(Collected data)
↓

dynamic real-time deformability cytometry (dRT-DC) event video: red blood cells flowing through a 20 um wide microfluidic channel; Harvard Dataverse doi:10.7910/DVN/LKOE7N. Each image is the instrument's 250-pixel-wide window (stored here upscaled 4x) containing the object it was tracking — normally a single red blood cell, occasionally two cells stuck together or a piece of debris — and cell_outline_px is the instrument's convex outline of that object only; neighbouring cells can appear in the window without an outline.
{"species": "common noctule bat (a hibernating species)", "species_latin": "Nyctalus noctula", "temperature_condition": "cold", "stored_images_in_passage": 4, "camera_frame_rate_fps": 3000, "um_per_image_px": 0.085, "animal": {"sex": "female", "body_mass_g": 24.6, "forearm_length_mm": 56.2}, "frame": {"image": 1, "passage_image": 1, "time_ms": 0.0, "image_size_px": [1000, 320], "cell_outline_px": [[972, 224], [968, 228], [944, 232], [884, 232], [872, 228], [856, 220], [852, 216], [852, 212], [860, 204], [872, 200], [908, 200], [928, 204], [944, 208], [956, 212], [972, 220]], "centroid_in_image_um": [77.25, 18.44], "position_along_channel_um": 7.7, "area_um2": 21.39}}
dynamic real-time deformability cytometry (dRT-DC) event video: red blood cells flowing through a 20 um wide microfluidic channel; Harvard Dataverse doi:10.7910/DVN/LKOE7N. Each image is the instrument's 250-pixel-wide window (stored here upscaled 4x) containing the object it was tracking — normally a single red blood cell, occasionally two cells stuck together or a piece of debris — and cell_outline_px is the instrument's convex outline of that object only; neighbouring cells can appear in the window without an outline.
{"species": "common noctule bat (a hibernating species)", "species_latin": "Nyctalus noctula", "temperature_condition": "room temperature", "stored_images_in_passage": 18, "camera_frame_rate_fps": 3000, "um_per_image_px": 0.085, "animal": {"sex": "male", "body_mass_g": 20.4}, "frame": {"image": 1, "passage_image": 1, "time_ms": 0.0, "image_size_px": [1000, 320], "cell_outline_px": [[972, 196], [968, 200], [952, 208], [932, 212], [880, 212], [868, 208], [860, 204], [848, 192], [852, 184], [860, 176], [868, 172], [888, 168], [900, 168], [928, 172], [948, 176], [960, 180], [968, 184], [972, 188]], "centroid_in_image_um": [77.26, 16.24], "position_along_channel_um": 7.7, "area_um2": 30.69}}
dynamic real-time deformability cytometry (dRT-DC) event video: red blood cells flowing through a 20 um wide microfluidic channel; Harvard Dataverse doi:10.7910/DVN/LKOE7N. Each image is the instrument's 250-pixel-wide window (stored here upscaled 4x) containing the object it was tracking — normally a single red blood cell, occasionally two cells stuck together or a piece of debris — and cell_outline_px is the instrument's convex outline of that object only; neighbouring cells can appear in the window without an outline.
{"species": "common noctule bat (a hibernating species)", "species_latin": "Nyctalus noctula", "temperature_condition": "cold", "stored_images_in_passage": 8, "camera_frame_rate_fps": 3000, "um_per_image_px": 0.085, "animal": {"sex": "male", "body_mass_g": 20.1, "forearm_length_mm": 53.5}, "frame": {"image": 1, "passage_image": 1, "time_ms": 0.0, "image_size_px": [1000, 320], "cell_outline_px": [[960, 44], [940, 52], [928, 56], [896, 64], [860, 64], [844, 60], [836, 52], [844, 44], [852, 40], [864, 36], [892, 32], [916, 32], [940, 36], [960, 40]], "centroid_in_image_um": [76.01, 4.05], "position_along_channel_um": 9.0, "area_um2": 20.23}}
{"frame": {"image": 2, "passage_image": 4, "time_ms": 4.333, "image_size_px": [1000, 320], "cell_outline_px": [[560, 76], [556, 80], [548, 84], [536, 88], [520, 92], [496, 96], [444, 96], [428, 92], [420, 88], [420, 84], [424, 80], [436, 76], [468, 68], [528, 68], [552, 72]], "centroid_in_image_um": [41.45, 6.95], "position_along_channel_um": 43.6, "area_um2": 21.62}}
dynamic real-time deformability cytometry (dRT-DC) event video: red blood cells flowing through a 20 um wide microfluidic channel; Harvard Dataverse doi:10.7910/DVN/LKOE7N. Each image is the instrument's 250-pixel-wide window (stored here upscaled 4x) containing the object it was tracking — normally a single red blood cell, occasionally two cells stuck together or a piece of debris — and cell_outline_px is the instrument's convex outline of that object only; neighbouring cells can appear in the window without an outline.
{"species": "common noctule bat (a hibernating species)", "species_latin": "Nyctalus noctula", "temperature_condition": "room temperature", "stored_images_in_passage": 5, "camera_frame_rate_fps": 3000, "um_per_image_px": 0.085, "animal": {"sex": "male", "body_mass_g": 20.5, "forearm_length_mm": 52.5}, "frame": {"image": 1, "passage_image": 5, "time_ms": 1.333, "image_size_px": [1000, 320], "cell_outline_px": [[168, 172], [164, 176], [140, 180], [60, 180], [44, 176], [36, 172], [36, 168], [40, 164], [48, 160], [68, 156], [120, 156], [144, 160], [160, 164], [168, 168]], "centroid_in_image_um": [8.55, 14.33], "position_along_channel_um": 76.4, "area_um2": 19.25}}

↑

**What you need to do**
Copy each entry exactly, with nothing added or dropped.

**Full output**
dynamic real-time deformability cytometry (dRT-DC) event video: red blood cells flowing through a 20 um wide microfluidic channel; Harvard Dataverse doi:10.7910/DVN/LKOE7N. Each image is the instrument's 250-pixel-wide window (stored here upscaled 4x) containing the object it was tracking — normally a single red blood cell, occasionally two cells stuck together or a piece of debris — and cell_outline_px is the instrument's convex outline of that object only; neighbouring cells can appear in the window without an outline.
{"species": "common noctule bat (a hibernating species)", "species_latin": "Nyctalus noctula", "temperature_condition": "cold", "stored_images_in_passage": 4, "camera_frame_rate_fps": 3000, "um_per_image_px": 0.085, "animal": {"sex": "female", "body_mass_g": 24.6, "forearm_length_mm": 56.2}, "frame": {"image": 1, "passage_image": 1, "time_ms": 0.0, "image_size_px": [1000, 320], "cell_outline_px": [[972, 224], [968, 228], [944, 232], [884, 232], [872, 228], [856, 220], [852, 216], [852, 212], [860, 204], [872, 200], [908, 200], [928, 204], [944, 208], [956, 212], [972, 220]], "centroid_in_image_um": [77.25, 18.44], "position_along_channel_um": 7.7, "area_um2": 21.39}}
dynamic real-time deformability cytometry (dRT-DC) event video: red blood cells flowing through a 20 um wide microfluidic channel; Harvard Dataverse doi:10.7910/DVN/LKOE7N. Each image is the instrument's 250-pixel-wide window (stored here upscaled 4x) containing the object it was tracking — normally a single red blood cell, occasionally two cells stuck together or a piece of debris — and cell_outline_px is the instrument's convex outline of that object only; neighbouring cells can appear in the window without an outline.
{"species": "common noctule bat (a hibernating species)", "species_latin": "Nyctalus noctula", "temperature_condition": "room temperature", "stored_images_in_passage": 18, "camera_frame_rate_fps": 3000, "um_per_image_px": 0.085, "animal": {"sex": "male", "body_mass_g": 20.4}, "frame": {"image": 1, "passage_image": 1, "time_ms": 0.0, "image_size_px": [1000, 320], "cell_outline_px": [[972, 196], [968, 200], [952, 208], [932, 212], [880, 212], [868, 208], [860, 204], [848, 192], [852, 184], [860, 176], [868, 172], [888, 168], [900, 168], [928, 172], [948, 176], [960, 180], [968, 184], [972, 188]], "centroid_in_image_um": [77.26, 16.24], "position_along_channel_um": 7.7, "area_um2": 30.69}}
dynamic real-time deformability cytometry (dRT-DC) event video: red blood cells flowing through a 20 um wide microfluidic channel; Harvard Dataverse doi:10.7910/DVN/LKOE7N. Each image is the instrument's 250-pixel-wide window (stored here upscaled 4x) containing the object it was tracking — normally a single red blood cell, occasionally two cells stuck together or a piece of debris — and cell_outline_px is the instrument's convex outline of that object only; neighbouring cells can appear in the window without an outline.
{"species": "common noctule bat (a hibernating species)", "species_latin": "Nyctalus noctula", "temperature_condition": "cold", "stored_images_in_passage": 8, "camera_frame_rate_fps": 3000, "um_per_image_px": 0.085, "animal": {"sex": "male", "body_mass_g": 20.1, "forearm_length_mm": 53.5}, "frame": {"image": 1, "passage_image": 1, "time_ms": 0.0, "image_size_px": [1000, 320], "cell_outline_px": [[960, 44], [940, 52], [928, 56], [896, 64], [860, 64], [844, 60], [836, 52], [844, 44], [852, 40], [864, 36], [892, 32], [916, 32], [940, 36], [960, 40]], "centroid_in_image_um": [76.01, 4.05], "position_along_channel_um": 9.0, "area_um2": 20.23}}
{"frame": {"image": 2, "passage_image": 4, "time_ms": 4.333, "image_size_px": [1000, 320], "cell_outline_px": [[560, 76], [556, 80], [548, 84], [536, 88], [520, 92], [496, 96], [444, 96], [428, 92], [420, 88], [420, 84], [424, 80], [436, 76], [468, 68], [528, 68], [552, 72]], "centroid_in_image_um": [41.45, 6.95], "position_along_channel_um": 43.6, "area_um2": 21.62}}
dynamic real-time deformability cytometry (dRT-DC) event video: red blood cells flowing through a 20 um wide microfluidic channel; Harvard Dataverse doi:10.7910/DVN/LKOE7N. Each image is the instrument's 250-pixel-wide window (stored here upscaled 4x) containing the object it was tracking — normally a single red blood cell, occasionally two cells stuck together or a piece of debris — and cell_outline_px is the instrument's convex outline of that object only; neighbouring cells can appear in the window without an outline.
{"species": "common noctule bat (a hibernating species)", "species_latin": "Nyctalus noctula", "temperature_condition": "room temperature", "stored_images_in_passage": 5, "camera_frame_rate_fps": 3000, "um_per_image_px": 0.085, "animal": {"sex": "male", "body_mass_g": 20.5, "forearm_length_mm": 52.5}, "frame": {"image": 1, "passage_image": 5, "time_ms": 1.333, "image_size_px": [1000, 320], "cell_outline_px": [[168, 172], [164, 176], [140, 180], [60, 180], [44, 176], [36, 172], [36, 168], [40, 164], [48, 160], [68, 156], [120, 156], [144, 160], [160, 164], [168, 168]], "centroid_in_image_um": [8.55, 14.33], "position_along_channel_um": 76.4, "area_um2": 19.25}}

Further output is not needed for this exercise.